Dengan membuat makanan kesukaan masing-masing, kita pun bisa merayakan Idulfitri secara “kaffah”, yaitu menikmati makanan yang benar-benar kita suka, setelah sebulan lamanya berpuasa. Sekali lagi, itulah esensi Idulfitri! Untuk menikmati makanan!
Sayangnya, masyarakat Indonesia merayakan Idulfitri secara salah. Wong disuruh bikin makanan apa saja yang disukai, agar bisa dinikmati di hari lebaran, tapi malah sibuk mencari ayam dan bikin santan. Diminta untuk menikmati makanan selama lebaran di rumah, malah kesana kemari untuk maaf-maafan. Giliran salah beneran, malah enggan minta maaf. Akibatnya, lebaran bikin eneg! Ya opornya, ya cara merayakannya yang keliru.

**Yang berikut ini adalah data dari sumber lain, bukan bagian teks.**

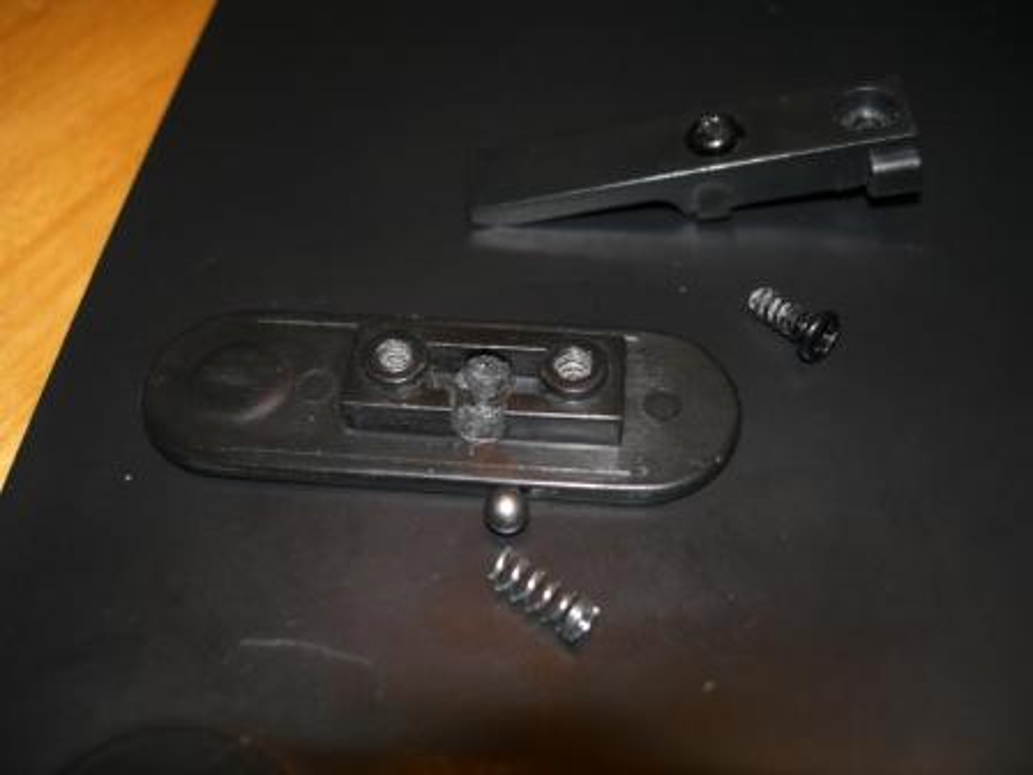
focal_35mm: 38
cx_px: 516
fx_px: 1134
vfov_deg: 37.7
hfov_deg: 49.0
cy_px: 388
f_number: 2.8
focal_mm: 7.9
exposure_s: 1/60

Mayoritas umat Islam di Indonesia mengira lebaran adalah “kembali suci” (hasil pemaknaan ngawur atas istilah Idulfitri). Karena pemahaman yang keliru itu, mereka pun merayakan lebaran dengan mewah, karena berpikir, “Yeah, orang suci ini!”
Itulah kenapa mereka sibuk maaf-maafan, karena mengira aktivitas itu menjadikan mereka “semakin suci”. Dan itulah kenapa mereka merayakan lebaran dengan opor ayam, karena... well, orang suci tentu makannya mewah, kan? Opor ayam! Masak iya orang suci makan sayur lodeh? Nggak level kalau orang suci menikmati lalapan! Ora pantes kalau orang suci makan sambel terasi!
Oh, well, orang suci! Orang suci yang makan opor ayam! Oh, well....
Agama sebenarnya mengajarkan kesederhanaan, dan—dalam hal-hal tertentu—menghormati pilihan masing-masing orang. Karena nyatanya tidak semua orang bisa diseragamkan, termasuk diseragamkan dalam hal opor ayam. Begitu pula dalam merayakan lebaran. Idulfitri tidak menjadikanmu suci, jadi berhentilah bertingkah seolah kau orang suci.
Idulfitri dimaksudkan agar umat Islam bisa menikmati makanan, setelah sebulan berpuasa Ramadan. Karena tujuannya untuk menikmati makanan, maka setiap orang boleh dan berhak bikin makanan apa pun yang disuka.
Kalau memang dasarnya suka opor ayam, ya buatlah opor ayam! Tapi jangan merasa berdosa hanya karena tidak bikin opor ayam di hari lebaran. Karena seperti apa makanan kesukaanmu, maka seperti itulah hari rayamu, lebaranmu, Idulfitri-mu! Bergembiralah karena bisa makan kembali setelah sebulan berpuasa, berbahagialah dengan makanan yang kita suka—apa saja.
Sekali lagi, Idulfitri adalah kesempatan untuk (kembali) menikmati makanan. Sudah, sesederhana itu.
Wong agama mengajarkan kesederhanaan, tapi kita malah sok petingkah. Agama memberi jalan kemudahan, kita malah mencari-cari masalah. Agama memerintahkan agar rajin introspeksi, kita malah merasa jadi orang suci!
Merasa suci, tapi makan opor ayam. Eneg, jadinya!